Problem details -> Retype the material that follows exactly, limited to the lines from the one with "Breast MRI, one" through the one with "image (semi-automatic segmentation, software-assisted", and keep out all pictures.

Supplied records ->
[Start of section]

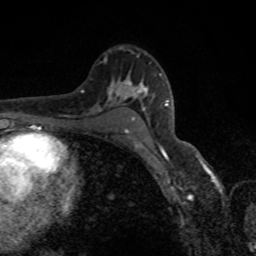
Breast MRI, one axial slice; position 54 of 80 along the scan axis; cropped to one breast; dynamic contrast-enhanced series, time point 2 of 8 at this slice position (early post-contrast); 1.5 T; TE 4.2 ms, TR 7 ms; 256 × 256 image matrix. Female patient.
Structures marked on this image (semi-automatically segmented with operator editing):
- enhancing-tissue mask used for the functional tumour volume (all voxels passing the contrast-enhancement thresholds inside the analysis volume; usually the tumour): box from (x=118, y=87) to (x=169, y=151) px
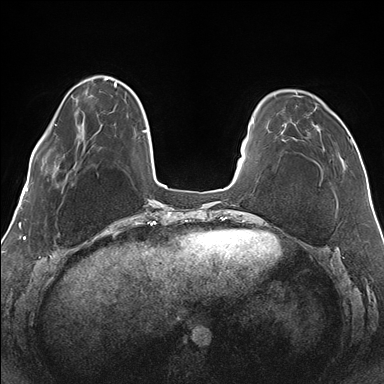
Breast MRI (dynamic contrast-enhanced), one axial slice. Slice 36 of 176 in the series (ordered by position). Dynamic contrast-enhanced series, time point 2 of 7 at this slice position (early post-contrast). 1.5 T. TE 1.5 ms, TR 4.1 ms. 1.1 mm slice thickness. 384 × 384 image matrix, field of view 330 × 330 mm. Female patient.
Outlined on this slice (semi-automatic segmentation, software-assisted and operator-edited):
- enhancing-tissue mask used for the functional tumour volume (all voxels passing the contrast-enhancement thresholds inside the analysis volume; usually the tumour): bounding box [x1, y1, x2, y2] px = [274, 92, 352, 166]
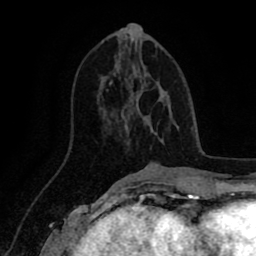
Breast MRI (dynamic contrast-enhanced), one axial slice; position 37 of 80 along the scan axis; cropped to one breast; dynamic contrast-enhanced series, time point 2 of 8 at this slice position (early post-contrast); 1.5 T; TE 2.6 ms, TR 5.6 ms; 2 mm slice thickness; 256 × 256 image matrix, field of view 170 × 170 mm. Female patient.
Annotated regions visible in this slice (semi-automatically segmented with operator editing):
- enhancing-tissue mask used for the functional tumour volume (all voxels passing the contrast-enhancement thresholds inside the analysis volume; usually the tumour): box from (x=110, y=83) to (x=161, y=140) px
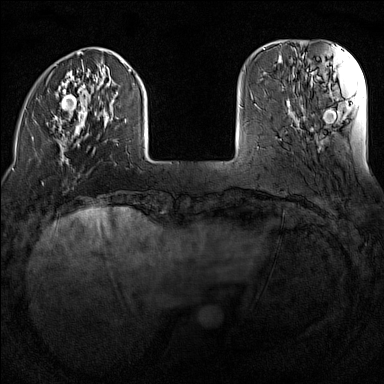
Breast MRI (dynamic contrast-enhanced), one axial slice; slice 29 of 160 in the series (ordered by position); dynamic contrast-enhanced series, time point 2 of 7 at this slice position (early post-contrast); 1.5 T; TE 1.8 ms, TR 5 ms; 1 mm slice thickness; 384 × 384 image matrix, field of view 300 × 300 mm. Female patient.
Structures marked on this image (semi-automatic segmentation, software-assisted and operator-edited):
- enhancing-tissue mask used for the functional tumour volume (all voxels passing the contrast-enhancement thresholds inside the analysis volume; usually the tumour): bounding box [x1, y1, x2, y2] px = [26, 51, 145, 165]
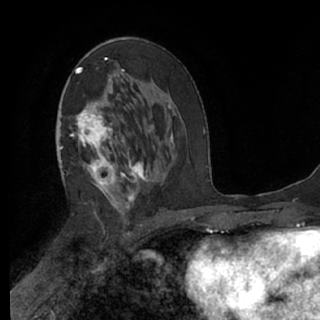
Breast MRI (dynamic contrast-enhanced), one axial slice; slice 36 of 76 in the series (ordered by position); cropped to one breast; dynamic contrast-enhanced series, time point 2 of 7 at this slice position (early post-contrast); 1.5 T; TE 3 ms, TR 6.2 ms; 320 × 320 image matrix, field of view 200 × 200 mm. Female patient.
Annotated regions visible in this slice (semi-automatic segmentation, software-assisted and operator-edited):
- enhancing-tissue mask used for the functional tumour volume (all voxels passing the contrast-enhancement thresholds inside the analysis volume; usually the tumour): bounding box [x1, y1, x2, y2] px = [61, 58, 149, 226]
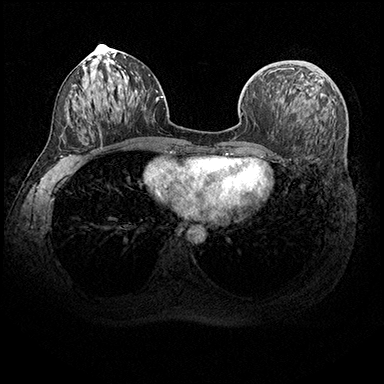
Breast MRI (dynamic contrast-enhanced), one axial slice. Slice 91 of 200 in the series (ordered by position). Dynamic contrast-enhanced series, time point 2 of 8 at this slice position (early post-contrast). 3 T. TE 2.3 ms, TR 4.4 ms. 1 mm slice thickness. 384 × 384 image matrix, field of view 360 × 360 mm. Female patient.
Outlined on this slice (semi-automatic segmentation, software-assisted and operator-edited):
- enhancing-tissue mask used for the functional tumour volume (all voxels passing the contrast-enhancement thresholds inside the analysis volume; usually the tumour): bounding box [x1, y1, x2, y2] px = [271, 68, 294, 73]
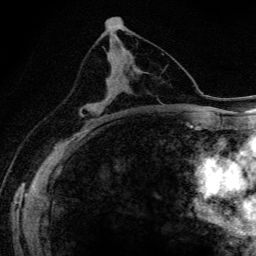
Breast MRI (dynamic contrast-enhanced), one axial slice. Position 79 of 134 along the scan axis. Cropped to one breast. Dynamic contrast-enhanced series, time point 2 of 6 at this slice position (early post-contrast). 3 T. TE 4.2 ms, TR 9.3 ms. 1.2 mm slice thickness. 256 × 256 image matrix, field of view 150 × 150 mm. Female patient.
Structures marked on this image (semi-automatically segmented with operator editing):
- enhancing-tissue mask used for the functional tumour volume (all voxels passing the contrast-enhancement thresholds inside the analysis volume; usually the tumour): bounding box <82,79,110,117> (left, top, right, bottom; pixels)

[End of section]
[Start of section]

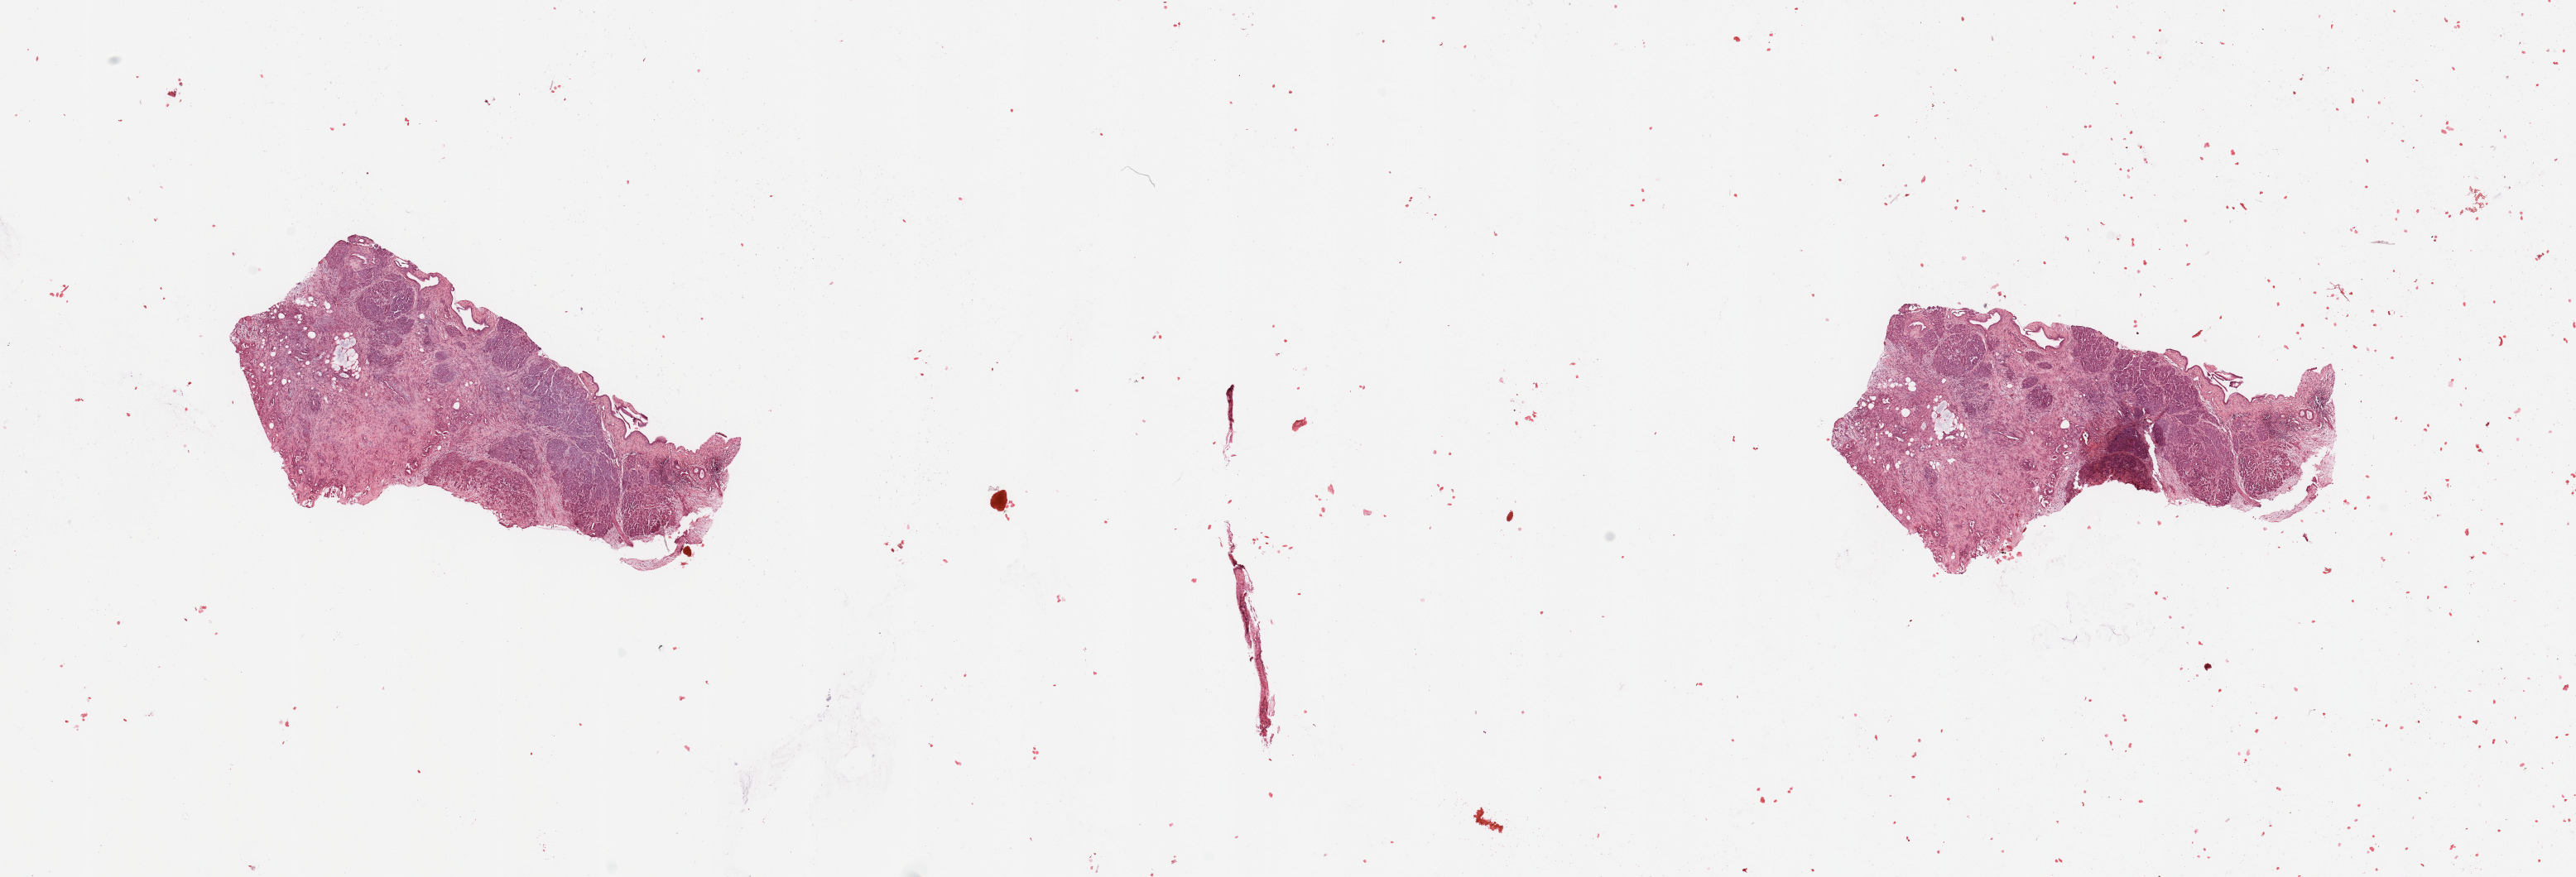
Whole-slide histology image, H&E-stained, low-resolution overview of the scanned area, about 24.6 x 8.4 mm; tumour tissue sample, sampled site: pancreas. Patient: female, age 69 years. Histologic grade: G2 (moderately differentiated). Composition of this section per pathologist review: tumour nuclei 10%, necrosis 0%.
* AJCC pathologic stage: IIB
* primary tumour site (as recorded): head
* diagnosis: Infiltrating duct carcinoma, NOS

[End of section]

Response ->
Breast MRI, one axial slice; position 54 of 80 along the scan axis; cropped to one breast; dynamic contrast-enhanced series, time point 2 of 8 at this slice position (early post-contrast); 1.5 T; TE 4.2 ms, TR 7 ms; 256 × 256 image matrix. Female patient.
Structures marked on this image (semi-automatically segmented with operator editing):
- enhancing-tissue mask used for the functional tumour volume (all voxels passing the contrast-enhancement thresholds inside the analysis volume; usually the tumour): box from (x=118, y=87) to (x=169, y=151) px
Breast MRI (dynamic contrast-enhanced), one axial slice. Slice 36 of 176 in the series (ordered by position). Dynamic contrast-enhanced series, time point 2 of 7 at this slice position (early post-contrast). 1.5 T. TE 1.5 ms, TR 4.1 ms. 1.1 mm slice thickness. 384 × 384 image matrix, field of view 330 × 330 mm. Female patient.
Outlined on this slice (semi-automatic segmentation, software-assisted and operator-edited):
- enhancing-tissue mask used for the functional tumour volume (all voxels passing the contrast-enhancement thresholds inside the analysis volume; usually the tumour): bounding box [x1, y1, x2, y2] px = [274, 92, 352, 166]
Breast MRI (dynamic contrast-enhanced), one axial slice; position 37 of 80 along the scan axis; cropped to one breast; dynamic contrast-enhanced series, time point 2 of 8 at this slice position (early post-contrast); 1.5 T; TE 2.6 ms, TR 5.6 ms; 2 mm slice thickness; 256 × 256 image matrix, field of view 170 × 170 mm. Female patient.
Annotated regions visible in this slice (semi-automatically segmented with operator editing):
- enhancing-tissue mask used for the functional tumour volume (all voxels passing the contrast-enhancement thresholds inside the analysis volume; usually the tumour): box from (x=110, y=83) to (x=161, y=140) px
Breast MRI (dynamic contrast-enhanced), one axial slice; slice 29 of 160 in the series (ordered by position); dynamic contrast-enhanced series, time point 2 of 7 at this slice position (early post-contrast); 1.5 T; TE 1.8 ms, TR 5 ms; 1 mm slice thickness; 384 × 384 image matrix, field of view 300 × 300 mm. Female patient.
Structures marked on this image (semi-automatic segmentation, software-assisted and operator-edited):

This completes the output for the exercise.